For the Tosca diamonds, we used parchment in the pan and that was perfect. This is an easy bar to make. Be generous with the caramel at the end! Yum.
This recipe for hazelnut jam thumbprints may be the best version of this cookie I have ever had. Sometimes these can be overly-buttery and yet dry and thick in the mouth. This version is neither. Very rich, yes, but with the addition of the almond extract and the toasted hazelnuts, it’s a perfect balance to the butter and jam. We recommend making them rather small.
The Orange-saffron stamp cookies were my favorite. Must be the cream cheese and the orange flavors. I love that combination. I made this dough ahead of time and had it wrapped in a roll in the fridge so it was easy to just cut and stamp. We made these kind of thick and they were perfect. This one will get repeated.
The Goro rectangles were new to me, but I read several recipes before trying them. We didn’t test the looser of the two doughs- simply not enough time this year. But the first dough is great. We used this Bethany Housewares goro iron on a flat-surface electric stove even though it was made for a standard coil-type electric cook top. We just had to be careful to keep the cast aluminum outside the heat ring so that it didn’t melt to the stove. It took longer because a flat cook top cycles its heat on and off, but we managed anyway. Very nice cookie, though. I like it.

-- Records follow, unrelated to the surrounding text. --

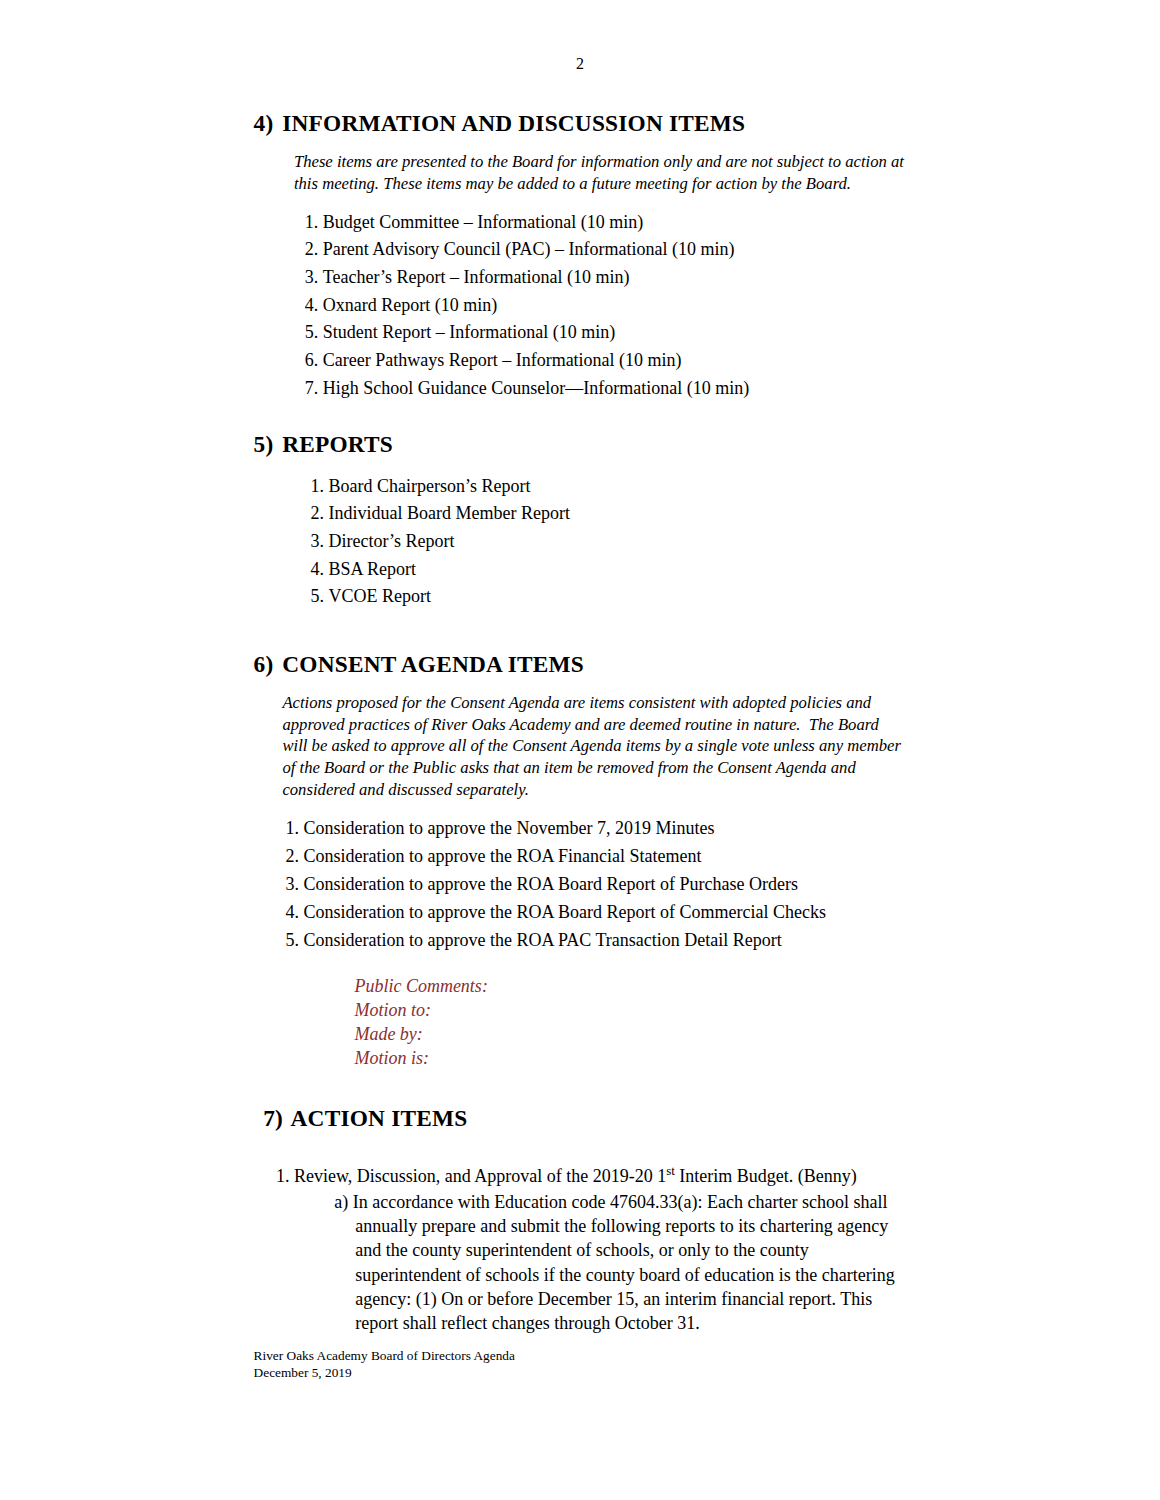2
4) INFORMATION AND DISCUSSION ITEMS
These items are presented to the Board for information only and are not subject to action at this meeting. These items may be added to a future meeting for action by the Board.
Budget Committee – Informational (10 min)
Parent Advisory Council (PAC) – Informational (10 min)
Teacher’s Report – Informational (10 min)
Oxnard Report (10 min)
Student Report – Informational (10 min)
Career Pathways Report – Informational (10 min)
High School Guidance Counselor—Informational (10 min)
5) REPORTS
Board Chairperson’s Report
Individual Board Member Report
Director’s Report
BSA Report
VCOE Report
6) CONSENT AGENDA ITEMS
Actions proposed for the Consent Agenda are items consistent with adopted policies and approved practices of River Oaks Academy and are deemed routine in nature. The Board will be asked to approve all of the Consent Agenda items by a single vote unless any member of the Board or the Public asks that an item be removed from the Consent Agenda and considered and discussed separately.
Consideration to approve the November 7, 2019 Minutes
Consideration to approve the ROA Financial Statement
Consideration to approve the ROA Board Report of Purchase Orders
Consideration to approve the ROA Board Report of Commercial Checks
Consideration to approve the ROA PAC Transaction Detail Report
Public Comments:
Motion to:
Made by:
Motion is:
7) ACTION ITEMS
Review, Discussion, and Approval of the 2019-20 1st Interim Budget. (Benny)
a) In accordance with Education code 47604.33(a): Each charter school shall annually prepare and submit the following reports to its chartering agency and the county superintendent of schools, or only to the county superintendent of schools if the county board of education is the chartering agency: (1) On or before December 15, an interim financial report. This report shall reflect changes through October 31.
River Oaks Academy Board of Directors Agenda
December 5, 2019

The Rosettes were something I remember my mother making once or twice. The trick to this one was to get the iron nice and hot before trying to fry a dough on it. They had a harder time coming off of a cooler iron (i.e. the first ones always stuck to the shape). But those were fun, too. Good with jam, by the way.
So, to you and yours, we wish you a god jul! May you have as much fun baking as we did!